PNC Bank is hosting a webinar with university deans to discuss the impact of HBCUs on black-owned businesses

On Wednesday, February 16, PNC Bank hosted a special Black History Month webinar, which was attended by deans from various historically black colleges and universities schools of business to discuss the role of HBCUs in supporting black businesses across America to speak.

Steffanie Jasper, Enterprise Risk Management Executive at PNC, addressed the revenue gap between black-owned and non-black-owned companies in the US, which Jasper says is a whopping $1.6 trillion and growing. Citing research from McKinsey & Co., she also emphasized that black businesses are both fewer and smaller than their non-black counterparts.

The floor was then opened for the deans present in the webinar. dr David Yen, the dean of Texas Southern University‘s School of Business, emphasized the importance of HBCUs in meeting student needs, especially in the wake of the pandemic. He explained his hopes and ideas for the school as it went on.

“We do several things at Texas Southern University. First, we want to continue to be responsive to student needs,” he said. “We need to improve our curriculum. We need to develop our new curriculum to not only match our competition, but also our local needs and services.”

Yen also suggested greater support for research initiatives for students attending HBCUs. He explained that moving forward will help these students better integrate into the world and provide these students with greater opportunities to practice what they were taught in an off-campus setting.
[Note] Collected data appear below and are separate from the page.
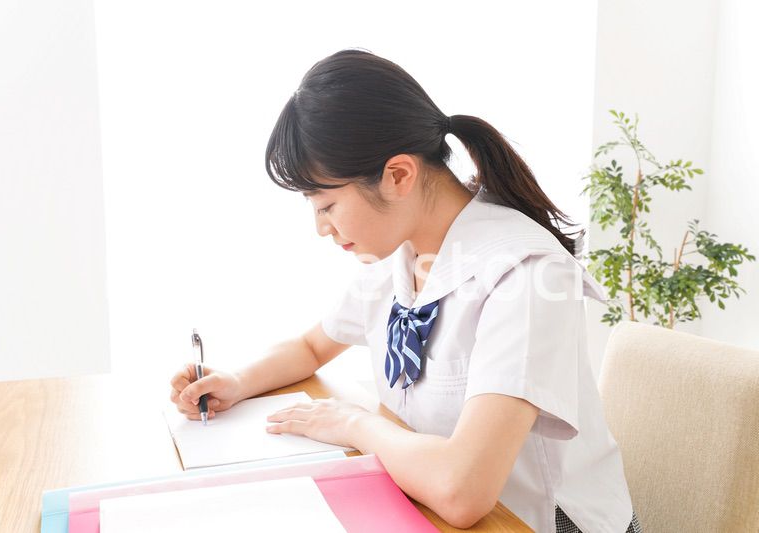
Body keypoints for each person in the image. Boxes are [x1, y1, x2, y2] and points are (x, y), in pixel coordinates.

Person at [169, 48, 642, 532]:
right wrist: (236, 382)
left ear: (398, 175)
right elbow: (311, 347)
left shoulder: (526, 276)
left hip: (535, 520)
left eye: (327, 205)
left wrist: (353, 423)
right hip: (424, 504)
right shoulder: (402, 251)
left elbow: (463, 490)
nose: (321, 228)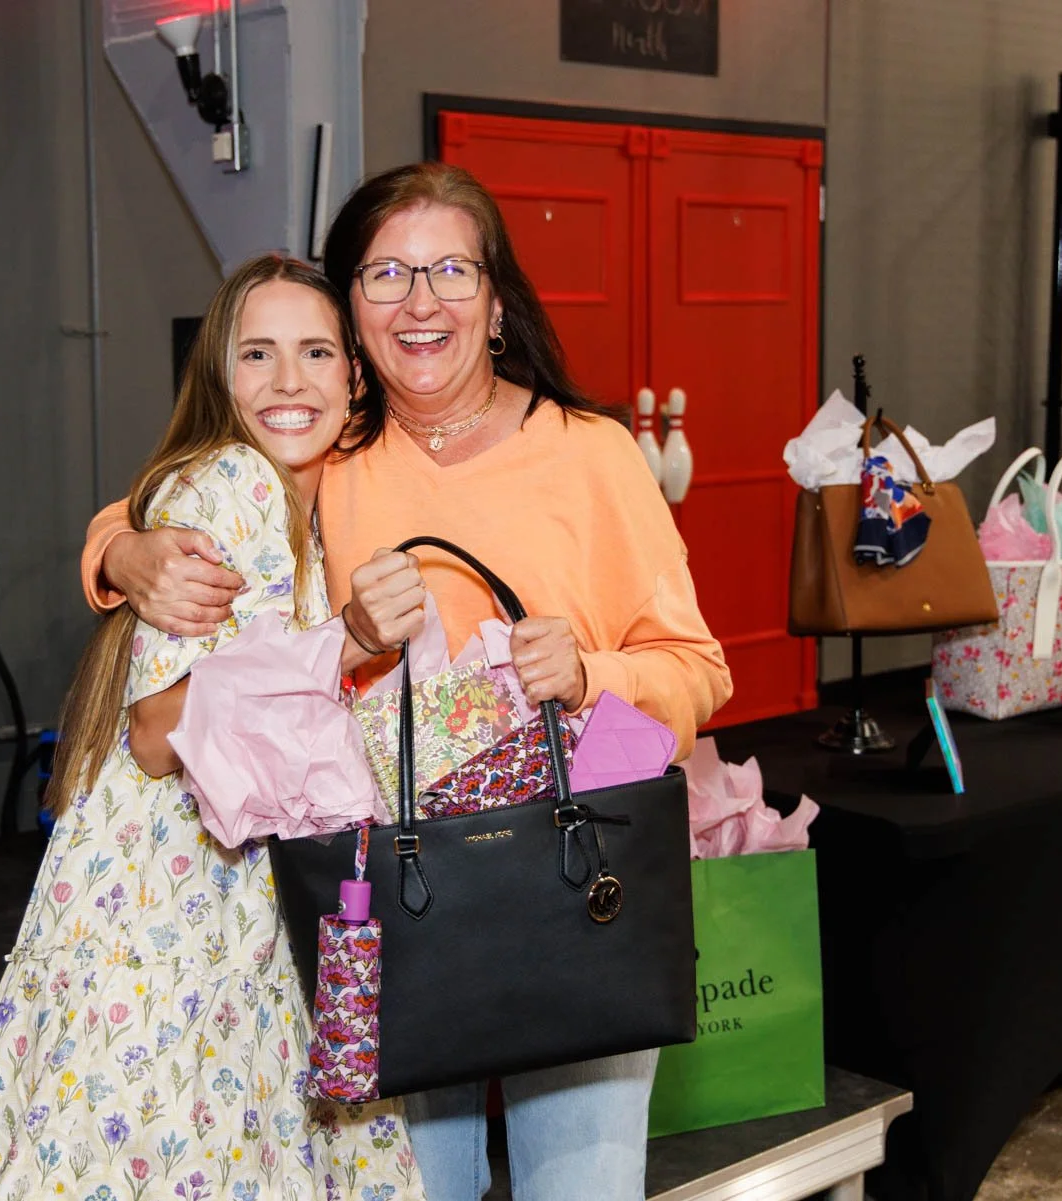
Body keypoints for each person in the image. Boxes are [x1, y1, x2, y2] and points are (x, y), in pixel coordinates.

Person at [78, 163, 733, 1201]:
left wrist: (591, 671)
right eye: (385, 273)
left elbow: (699, 668)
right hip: (395, 899)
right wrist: (122, 551)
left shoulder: (593, 454)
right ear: (351, 311)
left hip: (573, 882)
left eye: (447, 270)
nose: (419, 300)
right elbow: (177, 489)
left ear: (498, 298)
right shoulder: (332, 449)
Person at [0, 254, 426, 1201]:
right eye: (258, 354)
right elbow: (157, 731)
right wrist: (346, 643)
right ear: (219, 373)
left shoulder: (295, 497)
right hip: (178, 904)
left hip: (193, 893)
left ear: (352, 376)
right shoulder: (230, 488)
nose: (289, 381)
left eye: (316, 351)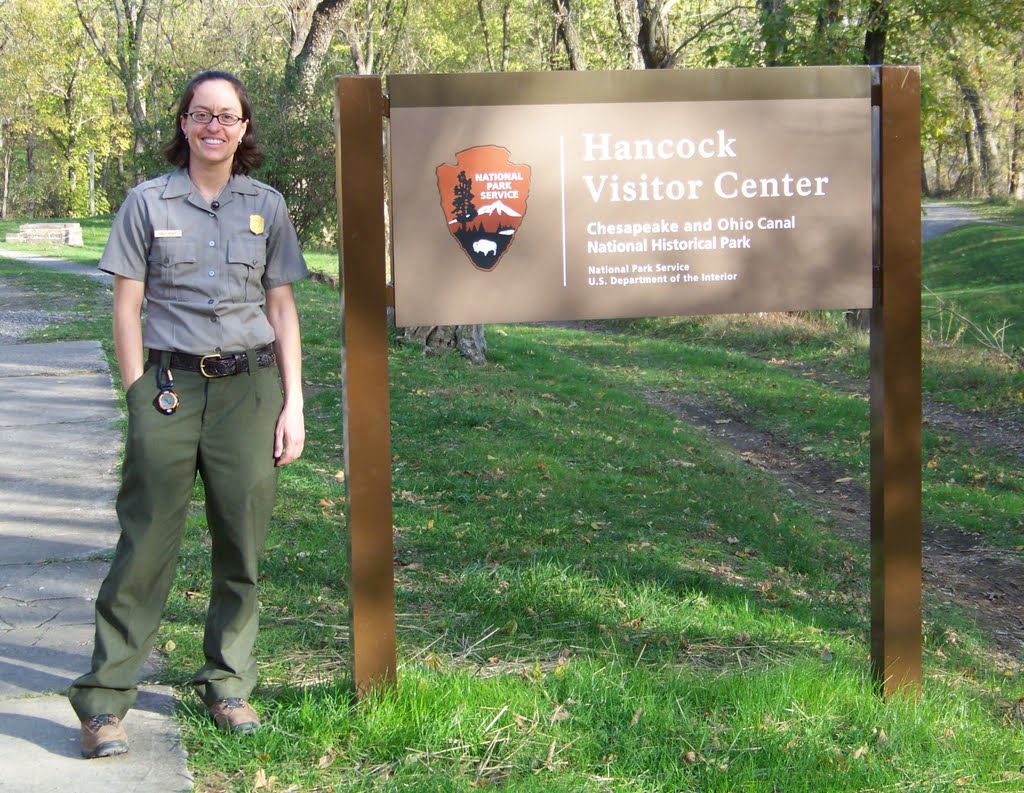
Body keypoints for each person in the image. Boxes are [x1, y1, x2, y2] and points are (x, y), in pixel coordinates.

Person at [68, 70, 308, 759]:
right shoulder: (147, 202)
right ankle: (105, 700)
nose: (213, 127)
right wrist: (139, 393)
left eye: (227, 117)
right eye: (201, 114)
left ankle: (229, 683)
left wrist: (294, 402)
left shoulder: (267, 205)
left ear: (243, 128)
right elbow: (126, 304)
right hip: (170, 388)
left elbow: (283, 307)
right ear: (183, 123)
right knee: (143, 544)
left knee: (242, 544)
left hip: (249, 391)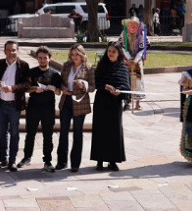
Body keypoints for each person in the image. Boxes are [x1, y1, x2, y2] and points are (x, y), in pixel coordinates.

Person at [0, 41, 30, 172]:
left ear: (18, 51)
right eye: (9, 50)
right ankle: (2, 159)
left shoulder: (24, 66)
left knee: (14, 133)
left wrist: (13, 88)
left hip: (14, 105)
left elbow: (27, 84)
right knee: (2, 133)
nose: (11, 53)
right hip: (0, 104)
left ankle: (12, 161)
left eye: (14, 50)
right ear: (4, 51)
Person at [20, 46, 62, 172]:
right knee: (30, 134)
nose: (42, 60)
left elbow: (59, 92)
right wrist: (34, 89)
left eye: (45, 58)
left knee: (48, 135)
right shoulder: (32, 72)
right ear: (37, 58)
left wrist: (54, 89)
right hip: (33, 107)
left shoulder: (55, 75)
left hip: (48, 108)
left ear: (49, 59)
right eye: (40, 58)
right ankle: (27, 158)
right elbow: (25, 88)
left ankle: (48, 161)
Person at [90, 41, 130, 172]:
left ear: (119, 53)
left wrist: (119, 90)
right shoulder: (102, 65)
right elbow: (96, 82)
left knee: (114, 131)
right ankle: (99, 160)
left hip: (115, 103)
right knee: (100, 130)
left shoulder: (123, 68)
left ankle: (113, 161)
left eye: (114, 51)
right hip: (101, 101)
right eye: (109, 51)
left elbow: (126, 86)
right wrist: (104, 86)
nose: (111, 54)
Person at [56, 44, 95, 172]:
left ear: (82, 55)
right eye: (72, 54)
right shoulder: (66, 65)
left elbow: (92, 87)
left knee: (77, 133)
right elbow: (60, 81)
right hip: (66, 100)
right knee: (63, 132)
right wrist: (63, 88)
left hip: (80, 103)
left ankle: (75, 163)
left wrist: (83, 86)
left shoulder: (88, 68)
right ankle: (61, 162)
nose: (74, 57)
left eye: (77, 54)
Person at [120, 17, 148, 111]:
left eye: (135, 26)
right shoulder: (124, 34)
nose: (133, 27)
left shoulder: (141, 35)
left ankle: (137, 103)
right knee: (126, 80)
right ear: (127, 26)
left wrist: (135, 61)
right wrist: (128, 60)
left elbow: (142, 49)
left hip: (137, 60)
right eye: (130, 25)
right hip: (126, 60)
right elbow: (122, 47)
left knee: (138, 81)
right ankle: (127, 101)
The subject was then brought back to the growing wealth gap that Dr. Sivanus J. Udoka of Atlanta University spoke. Udoka believes the best way to tackle this inequality is through the black community’s initiative to become entrepreneurs that encourage higher employment.

“The wealth gap between black and white Americans is a leading force behind racial inequality and social injustice,” Udoka said. “Today there are about 2.6 million black-owned businesses in this country. Of these, around 96 percent are sole proprietorships, meaning they do not employ anyone. If we look at it, the wealth gap can only be closed by people starting businesses and employing others.”

Addressing this point, Udoka highlighted the importance of Black Americans adopting the mindset of becoming an employer rather than being content with being an employee.

Another topic of conversation was the role HBCUs can play in the employment of black women, which Dr. Anthony Wilbon of Howard University. Since about 65 to 75 percent of undergraduate students at the university are female, he explained that it is particularly important for female students to be able to see and recognize female leaders around them.

“It’s important that these students see female leadership, and I think that means they have the confidence to go out and start businesses and take the risks that will allow them to be successful,” Wilbon said. “When we talk about a successful entrepreneur, their typical traits are confidence, persuasion and consistency.”

According to Wilbon, most of the deans on Howard’s campus are women, and the university works on several on-campus initiatives and programs that support women entrepreneurs and help them embed the skills needed to succeed in their field.

This webinar was one of the few efforts PNC has made on behalf of Black Americans. Just last year, the company announced an $88 billion Community Benefits Plan to provide credit and financial services to low-income individuals and communities, and people of color. They hosted a similar webinar on February 10, in which they discussed financial difficulties in minority businesses.